Maria Caulfield was responding to proposals published by the Law Commission in March suggesting major reforms to the decades-old law on surrogacy.
The Government commissioned a review amid rising demand in an area where the existing laws are seen to fall short in providing the right level of protection for everyone involved.
The proposals, published by the Law Commission of England and Wales and the Scottish Law Commission, suggested a surrogate would be able to withdraw her consent until six weeks after the baby’s birth but by that stage she would have to apply for a parental order to gain legal parental status instead of the intended parents.

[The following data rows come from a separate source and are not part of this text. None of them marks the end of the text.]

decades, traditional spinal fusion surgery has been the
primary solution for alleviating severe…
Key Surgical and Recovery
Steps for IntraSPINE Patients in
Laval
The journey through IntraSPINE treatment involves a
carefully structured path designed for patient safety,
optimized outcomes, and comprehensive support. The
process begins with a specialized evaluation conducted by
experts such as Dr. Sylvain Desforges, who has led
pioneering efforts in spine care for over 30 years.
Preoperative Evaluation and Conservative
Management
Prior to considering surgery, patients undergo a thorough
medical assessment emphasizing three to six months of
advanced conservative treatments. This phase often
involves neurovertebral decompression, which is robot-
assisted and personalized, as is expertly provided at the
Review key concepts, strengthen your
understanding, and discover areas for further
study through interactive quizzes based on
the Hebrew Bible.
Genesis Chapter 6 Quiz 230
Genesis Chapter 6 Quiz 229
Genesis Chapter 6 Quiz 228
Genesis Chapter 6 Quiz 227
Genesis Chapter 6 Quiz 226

Surrogacy – where a woman becomes pregnant and gives birth to a child for another family – is governed by laws going back in part to the 1980s, which have been described by the commission as “outdated and not fit for purpose”.
In a letter to the commission this week providing an interim response to the proposals, Ms Caulfield wrote: “While we appreciate the importance of this work, parliamentary time does not allow for these changes to be taken forward at the moment.”

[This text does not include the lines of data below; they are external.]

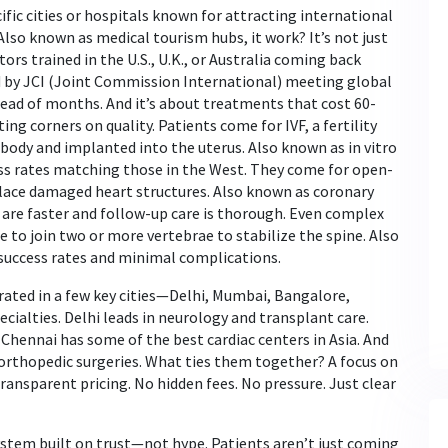
ific cities or hospitals known for attracting international
 Also known as
medical tourism hubs
, it
work? It’s not just
ors trained in the U.S., U.K., or Australia coming back
ed by JCI (Joint Commission International) meeting global
tead of months. And it’s about treatments that cost 60-
ting corners on quality. Patients come for
IVF
,
a fertility
 body and implanted into the uterus
. Also known as
in vitro
ess rates matching those in the West. They come for
open-
place damaged heart structures
. Also known as
coronary
are faster and follow-up care is thorough. Even complex
e to join two or more vertebrae to stabilize the spine
. Also
success rates and minimal complications.
ated in a few key cities—Delhi, Mumbai, Bangalore,
ialties. Delhi leads in neurology and transplant care.
Chennai has some of the best cardiac centers in Asia. And
rthopedic surgeries. What ties them together? A focus on
ransparent pricing. No hidden fees. No pressure. Just clear
ystem built on trust—not hype. Patients aren’t just coming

She thanked the commission for a “comprehensive report about a sensitive and still contended area” and said the Department of Health and Social care is working with other Government departments “to review the report’s recommendations to inform a full Government response, which we will publish in due course”.
The Law Commission argued that the law as it stands does not work in the best interests of the children born though surrogacy, women who become surrogates, or intended parents and suggested a “new pathway” overseen by new non-profit-making bodies called Regulated Surrogacy Organisations to provide support to the surrogate and the intended parents.

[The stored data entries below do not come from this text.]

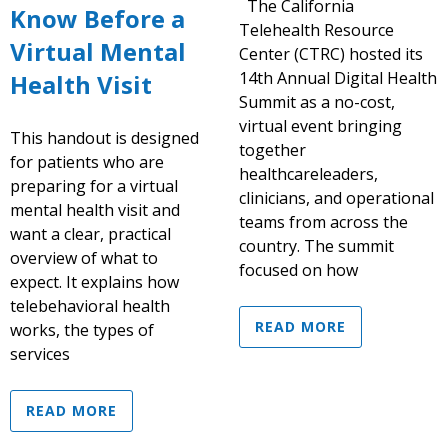
The California
Know Before a
Telehealth Resource
Virtual Mental
Center (CTRC) hosted its
14th Annual Digital Health
Health Visit
Summit as a no-cost,
virtual event bringing
This handout is designed
together
for patients who are
healthcareleaders,
preparing for a virtual
clinicians, and operational
mental health visit and
teams from across the
want a clear, practical
country. The summit
overview of what to
focused on how
expect. It explains how
telebehavioral health
READ MORE
works, the types of
services
READ MORE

The commission also criticised the current law around payments to surrogates as lacking clarity and being difficult to enforce, and proposed bringing in clear categories of payment that the intended parents will be allowed to make to the surrogate.
Following the minister’s letter, the Law Commission said it would await the Government’s full response to the recommendations.
Anti-surrogacy campaigners welcomed the confirmation that changes would not be going ahead for now.
Helen Gibson, founder of Surrogacy Concern, said: “The Law Commission’s plans would have been a disaster for women and children and would have led to a boom in surrogacy cases in our country; giving us a commercial surrogacy model in all but name.”